Members of NeuGroup’s corporate enterprise risk management group hear how they can divine unseen, emerging risks.
The ancient stoics often practiced premeditatio malorum or the premeditation of evils, which was basically the art of expecting the worst. In a sense, this is how enterprise risk managers must go about their jobs today, particularly when the timeline of 100-year disruptive occurrences has been compressed to every four to five years.
- Social, geopolitical and environmental risks combined with the everyday risks of competition and markets have prompted ERM practitioners to look farther and wider for risks seemingly popping up everywhere.
Keys to success. Doing a good job discerning those risks (and opportunities) will mean success for the company, according to Paul Walker, the James J. Schiro/Zurich Chair in Enterprise Risk Management and Executive Director of St. John’s University’s Center for Excellence in ERM.

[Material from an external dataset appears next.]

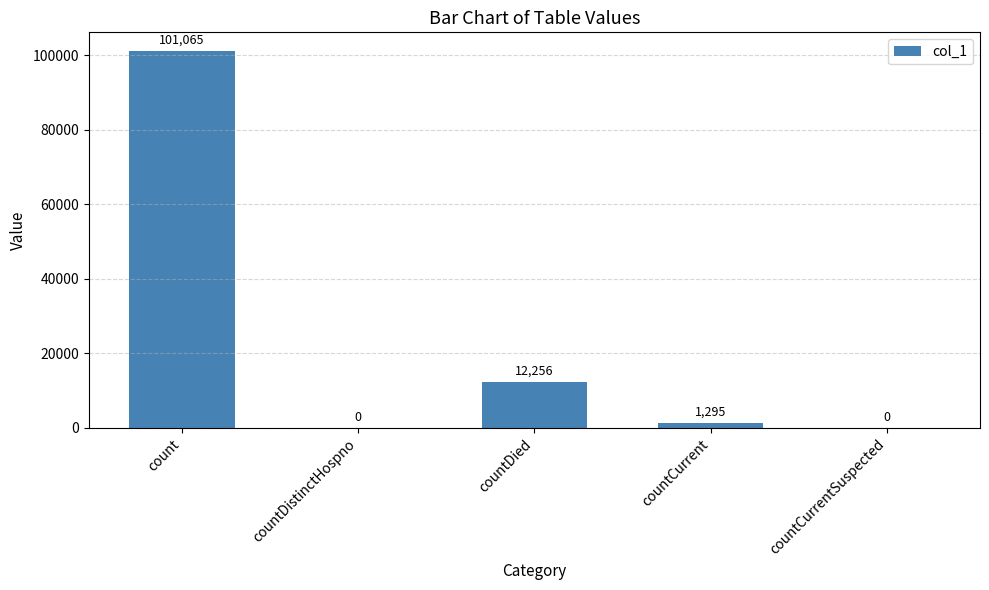

The value at countDistinctHospno is 0. True or false?

True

- Dr. Walker, who presented at a NeuGroup for Enterprise Risk Management meeting in April, said a recent survey he conducted showed that 94% of respondents agreed that “how well an organization anticipates, interprets and reacts to emerging risks, market changes, trends and disruption is the key to future success,” according to a white paper by Dr. Walker.
- The way companies can do that is to “spend time to understand” and to locate emerging risks and then “tie them back to business the model,” Dr. Walker said (see chart). And whatever the decision is to meet that risk, it must include a plan of action. “Gotta be actionable,” he said. When practitioners “are standing in front of the CFO” they need to have a plan.

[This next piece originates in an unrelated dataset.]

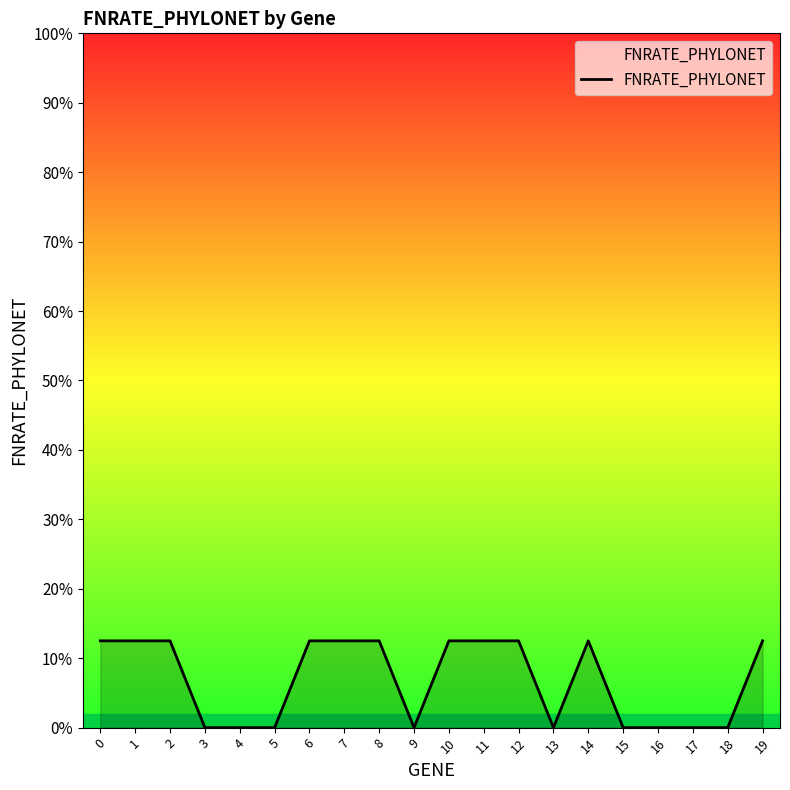

Which has a higher value, 13 or 19?

19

- One member responded that being able to know “what’s around all corners” is crucial, but described being able to see what’s coming as one of the biggest challenges in his career as an ERM professional.
- “If something happens, the board always turns around and says, ‘Why didn’t you see this coming?’” he said. “The way I prepare for this is by sharing all the things that could ever happen that we have consolidated over the many years, from internal sources all the way to an alien invasion.”
Prioritize thorough plans. Plans need to be thorough, Dr. Walker said. He said one way to get that thoroughness is working with parts of the company already doing the analysis. “Some of you may have within your org … someone already doing” analysis of risk related to their specific function—say for financial planning or marketing—”get to know them,” Dr. Walker advised.
- He cited one company he works with that “breaks down business impacts into social, tech, economic, environmental, political” categories and then gives them a score on dimensions of business impact.
- An ERM member said his team looks at various trends and breaks them down into what impact those trends may have on the company. “What can they signal? And what would happen if you did nothing? How confident are you in the path?” Are actions required? And should they do a strategic deep dive?
- “It comes back to, what do we change?” Dr. Walker said of the impact of trends. Is it the business model? The strategy? Or is it just making the company more resilient? “I think executives want to know [from risk managers], ‘what do we do?’”
The danger of irrelevance. Dr. Walker also said emerging risks aren’t all bad and some “are opportunities.” Quoting a senior strategy executive he’d worked with, he said “the greatest risk to any organization is irrelevance.” Therefore, organizations “must learn to see change and trends” and risk leaders cannot afford to miss “strategic pivot points” and end up losing the company massive value and risk going bankrupt.
- Missing the boat has been a topic of other NeuGroup ERM meetings, with one member discussing how his company had the opportunity to acquire a budding rival and decided against it. Today, the company it didn’t acquire is larger than his company. His company has since acquired another company, paying top dollar for it in the process. This has prompted other worries, the member said, the main one being whether the previous missed opportunity caused them to overpay for the new acquisition.